This is the mirror image of a rule that trips people up elsewhere. On the public App Store, words like "Beta" get your listing rejected, because the store is for finished products. In TestFlight, the opposite is true: TestFlight is the beta channel, so calling your build a beta in the test information is normal and expected. The one place to be careful is the app name itself, which comes from your App Store Connect record and is shared with the store. Here is where "Beta" is fine in TestFlight and where it is not.
Short answer
Yes, you can use "Beta" in your TestFlight test information, like the beta app description and the "What to Test" notes, because TestFlight is Apple's beta-testing channel and those fields are shown only to your testers, not on the public App Store. Per Apple's TestFlight overview, the restriction on beta wording applies to the public App Store listing, not to TestFlight's tester-facing fields. The one caveat is the app name itself, which comes from your App Store Connect app record and is the same name used on the store, so keep "Beta" out of the name even though the TestFlight description can use it freely.
What you should know
- TestFlight is the beta channel: beta wording there is expected.
- Test information can say "Beta": the description and What to Test are tester-facing.
- The public listing cannot: the App Store restriction is on the store listing.
- The app name is shared: it comes from your App Store Connect record.
- Keep the name clean: avoid "Beta" in the name even for TestFlight.
Is "Beta" allowed in TestFlight?
Yes, in the tester-facing fields. TestFlight exists specifically to distribute pre-release builds to testers, so describing a build as a beta there is entirely appropriate, and Apple expects it. The beta app description and the "What to Test" notes are seen only by your testers inside the TestFlight app, not by the public, so wording like "this is a beta, expect rough edges" is fine and even helpful. This is the opposite of the public App Store, where calling your listing a beta gets it rejected because the store is meant for finished products. The difference comes down to audience: TestFlight is for testers and pre-release software, so beta language fits the channel.
TestFlight fields versus the App Store listing
The line is between tester-facing TestFlight fields and the public listing. The table maps it.

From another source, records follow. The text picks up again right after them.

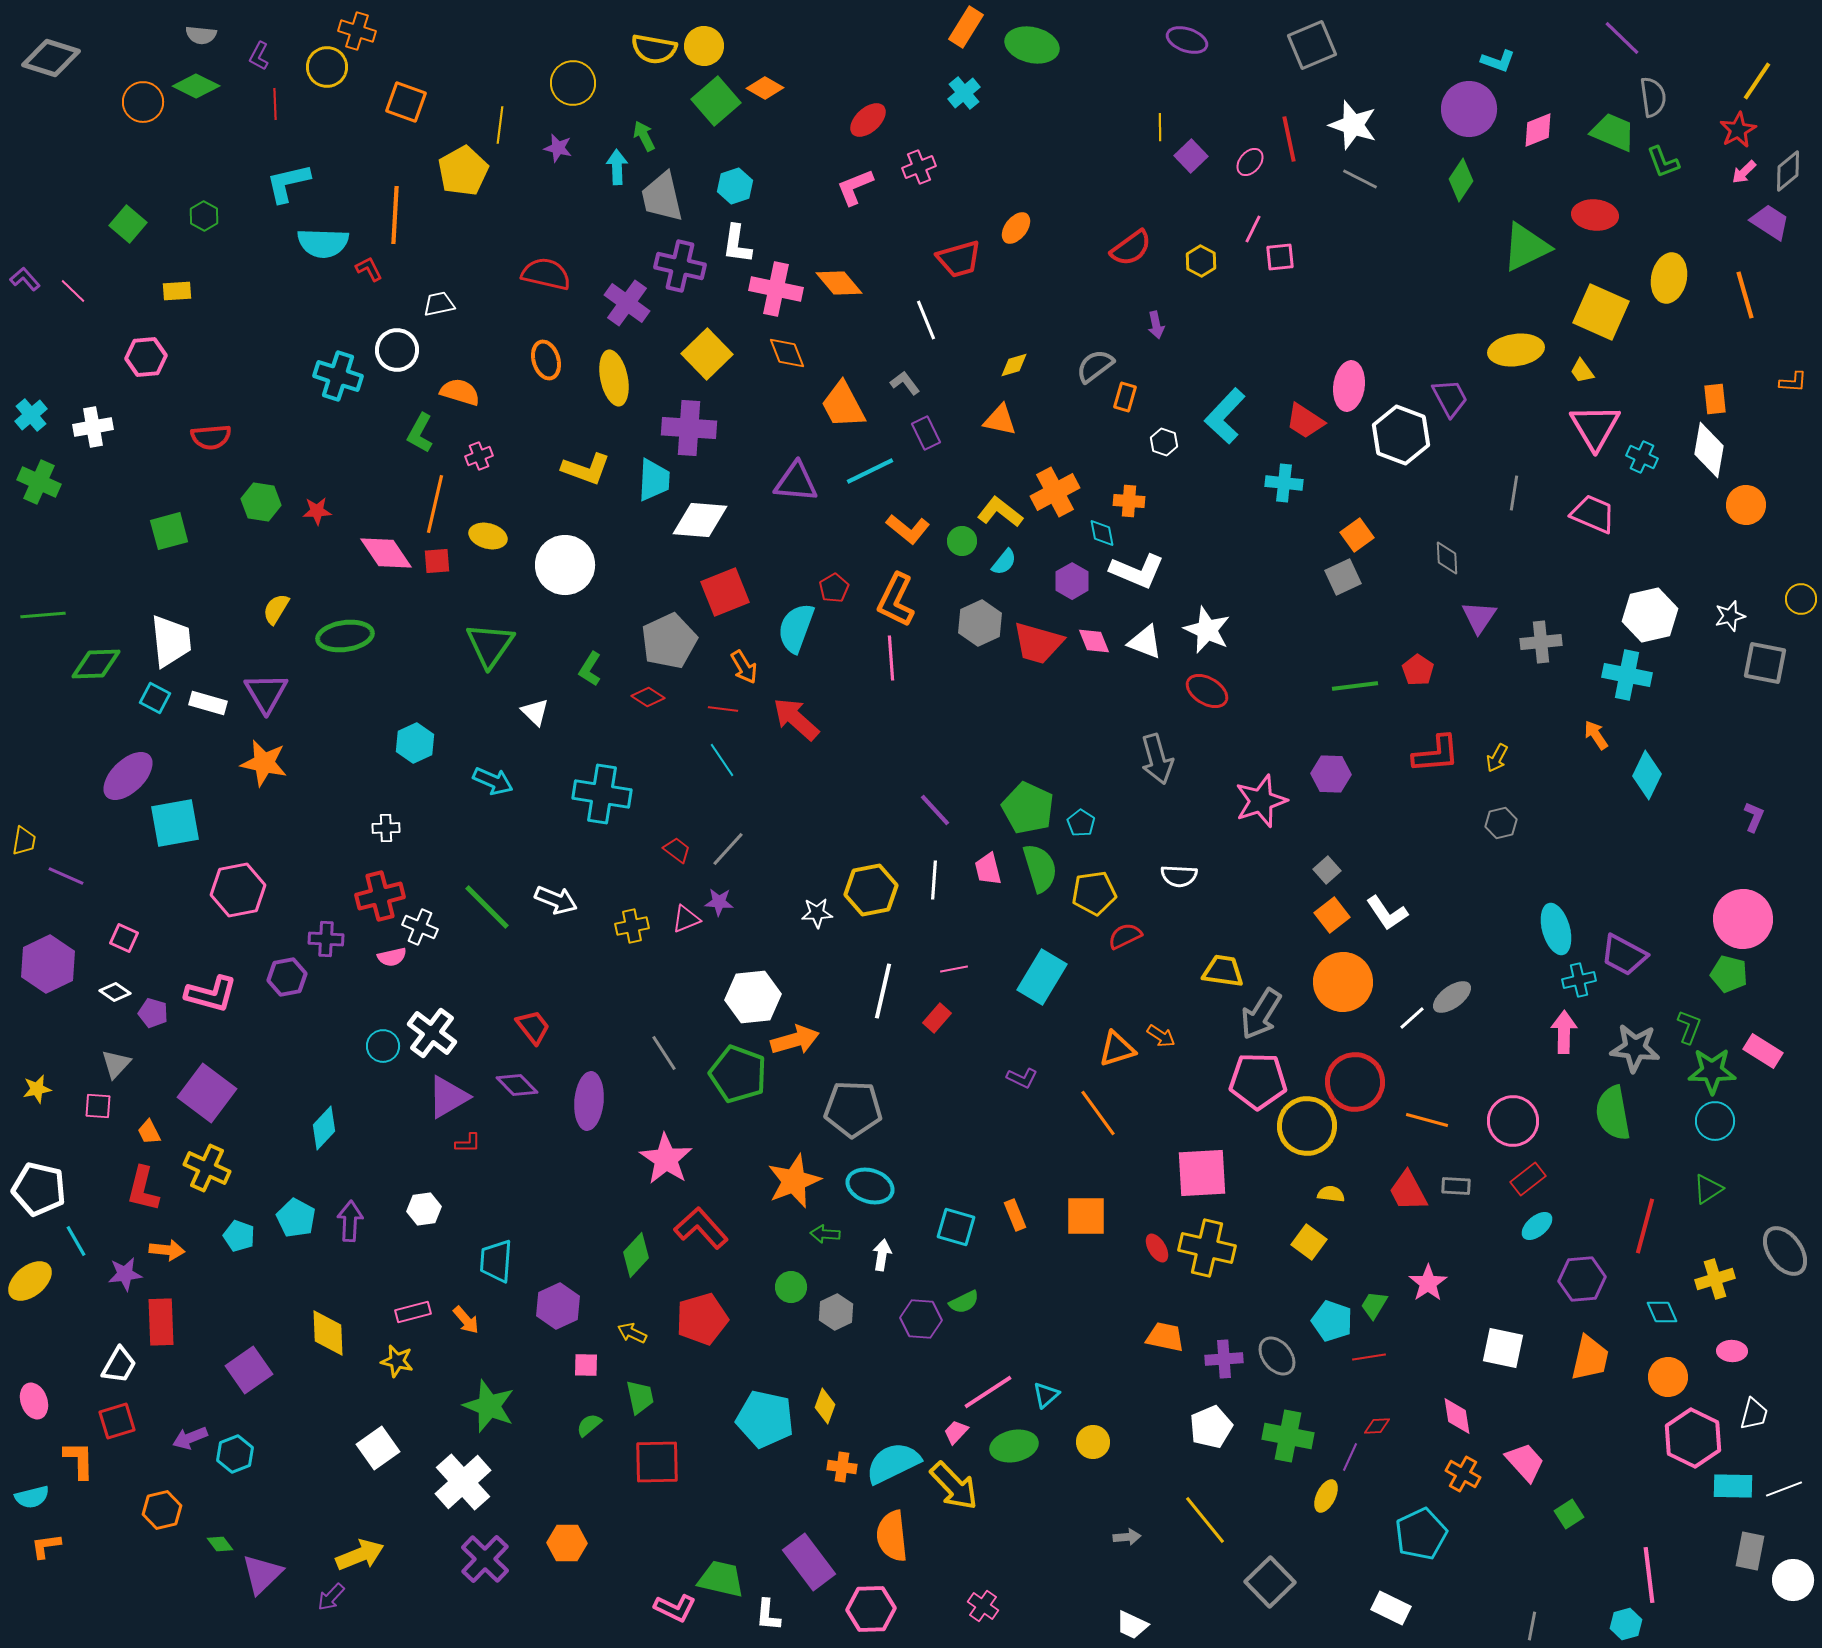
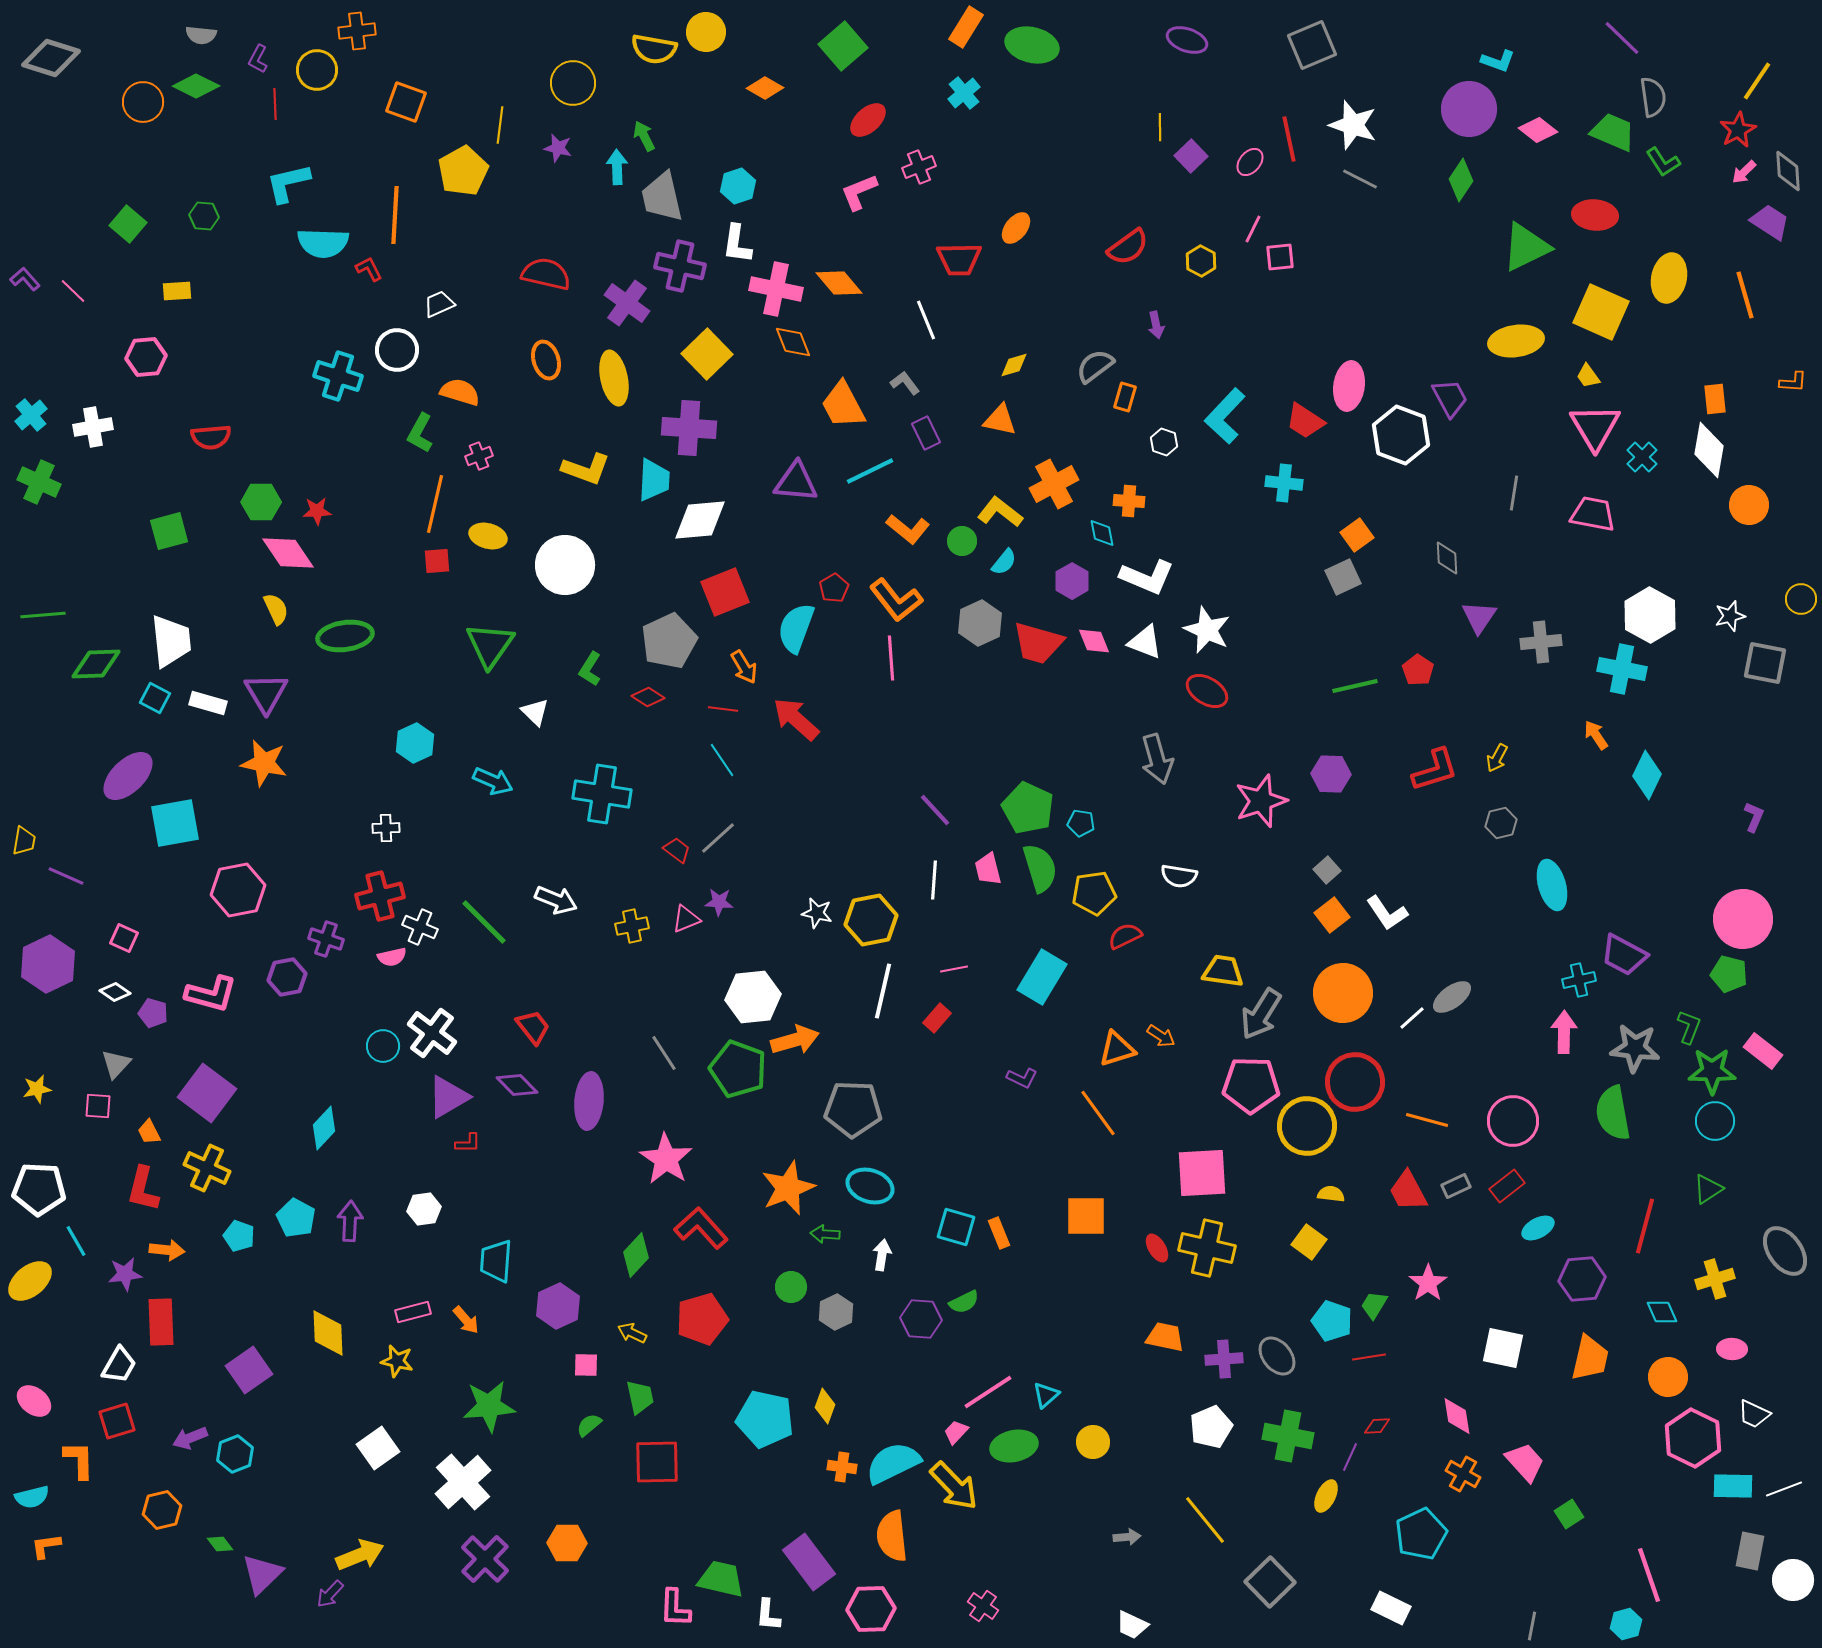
orange cross at (357, 31): rotated 24 degrees counterclockwise
yellow circle at (704, 46): moved 2 px right, 14 px up
purple L-shape at (259, 56): moved 1 px left, 3 px down
yellow circle at (327, 67): moved 10 px left, 3 px down
green square at (716, 101): moved 127 px right, 55 px up
pink diamond at (1538, 130): rotated 60 degrees clockwise
green L-shape at (1663, 162): rotated 12 degrees counterclockwise
gray diamond at (1788, 171): rotated 54 degrees counterclockwise
cyan hexagon at (735, 186): moved 3 px right
pink L-shape at (855, 187): moved 4 px right, 5 px down
green hexagon at (204, 216): rotated 24 degrees counterclockwise
red semicircle at (1131, 248): moved 3 px left, 1 px up
red trapezoid at (959, 259): rotated 15 degrees clockwise
white trapezoid at (439, 304): rotated 12 degrees counterclockwise
yellow ellipse at (1516, 350): moved 9 px up
orange diamond at (787, 353): moved 6 px right, 11 px up
yellow trapezoid at (1582, 371): moved 6 px right, 5 px down
cyan cross at (1642, 457): rotated 20 degrees clockwise
orange cross at (1055, 492): moved 1 px left, 8 px up
green hexagon at (261, 502): rotated 9 degrees counterclockwise
orange circle at (1746, 505): moved 3 px right
pink trapezoid at (1593, 514): rotated 12 degrees counterclockwise
white diamond at (700, 520): rotated 10 degrees counterclockwise
pink diamond at (386, 553): moved 98 px left
white L-shape at (1137, 571): moved 10 px right, 6 px down
orange L-shape at (896, 600): rotated 64 degrees counterclockwise
yellow semicircle at (276, 609): rotated 124 degrees clockwise
white hexagon at (1650, 615): rotated 18 degrees counterclockwise
cyan cross at (1627, 675): moved 5 px left, 6 px up
green line at (1355, 686): rotated 6 degrees counterclockwise
red L-shape at (1436, 754): moved 1 px left, 16 px down; rotated 12 degrees counterclockwise
cyan pentagon at (1081, 823): rotated 24 degrees counterclockwise
gray line at (728, 849): moved 10 px left, 11 px up; rotated 6 degrees clockwise
white semicircle at (1179, 876): rotated 6 degrees clockwise
yellow hexagon at (871, 890): moved 30 px down
green line at (487, 907): moved 3 px left, 15 px down
white star at (817, 913): rotated 16 degrees clockwise
cyan ellipse at (1556, 929): moved 4 px left, 44 px up
purple cross at (326, 939): rotated 16 degrees clockwise
orange circle at (1343, 982): moved 11 px down
pink rectangle at (1763, 1051): rotated 6 degrees clockwise
green pentagon at (738, 1074): moved 5 px up
pink pentagon at (1258, 1081): moved 7 px left, 4 px down
red rectangle at (1528, 1179): moved 21 px left, 7 px down
orange star at (794, 1181): moved 6 px left, 7 px down
gray rectangle at (1456, 1186): rotated 28 degrees counterclockwise
white pentagon at (39, 1189): rotated 10 degrees counterclockwise
orange rectangle at (1015, 1215): moved 16 px left, 18 px down
cyan ellipse at (1537, 1226): moved 1 px right, 2 px down; rotated 12 degrees clockwise
pink ellipse at (1732, 1351): moved 2 px up
pink ellipse at (34, 1401): rotated 32 degrees counterclockwise
green star at (489, 1406): rotated 26 degrees counterclockwise
white trapezoid at (1754, 1414): rotated 100 degrees clockwise
pink line at (1649, 1575): rotated 12 degrees counterclockwise
purple arrow at (331, 1597): moved 1 px left, 3 px up
pink L-shape at (675, 1608): rotated 66 degrees clockwise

| Field | "Beta" wording allowed? |
|---|---|
| TestFlight beta app description | Yes, shown to testers |
| TestFlight "What to Test" notes | Yes, shown to testers |
| App name (from App Store Connect) | No, it is the public store name |
| Public App Store description and screenshots | No, restricted on the listing |
So everything that is purely TestFlight tester information can use beta language, while anything that is the public App Store listing, or the app name that feeds it, should not. The mental model is to ask who sees the field: testers in TestFlight, or shoppers on the App Store.
What about the app name itself?
That is the one to keep clean. Your app's name is set in your App Store Connect app record, and it is the same name that appears on the public App Store, so even though you are only testing in TestFlight right now, putting "Beta" in the name carries over to the store listing later and is the kind of wording Apple rejects there. TestFlight does not give you a separate beta-only name; it shows the app's real name alongside the tester-facing description you write. So describe the build as a beta in the description and the What to Test notes, but leave the name as the clean, final product name you intend to ship. That way nothing has to change when you move from TestFlight to the App Store.
What to watch out for
The first trap is over-correcting from the App Store rule and scrubbing "beta" out of your TestFlight test information, where it actually belongs and helps testers. The second is the reverse, putting "Beta" in the app name because you are in TestFlight, which then follows the name to the public listing. The third is treating the TestFlight description as public; it is tester-facing, so write it for testers. Naming and metadata are separate from your app's security, so they sit apart from a pre-submission scan such as PTKD.com (https://ptkd.com), which reads the binary against OWASP MASVS; the beta-wording decision is purely about which field you are editing and who sees it.
What to take away
- Yes, you can use "Beta" in your TestFlight test information, since the beta app description and What to Test notes are tester-facing and TestFlight is the beta channel.
- The restriction on beta wording applies to the public App Store listing, not to TestFlight's tester fields.
- Keep "Beta" out of the app name, which comes from your App Store Connect record and is the same name used on the store.
- Describe the build as a beta for testers, but leave the name as the final product name so nothing changes when you ship.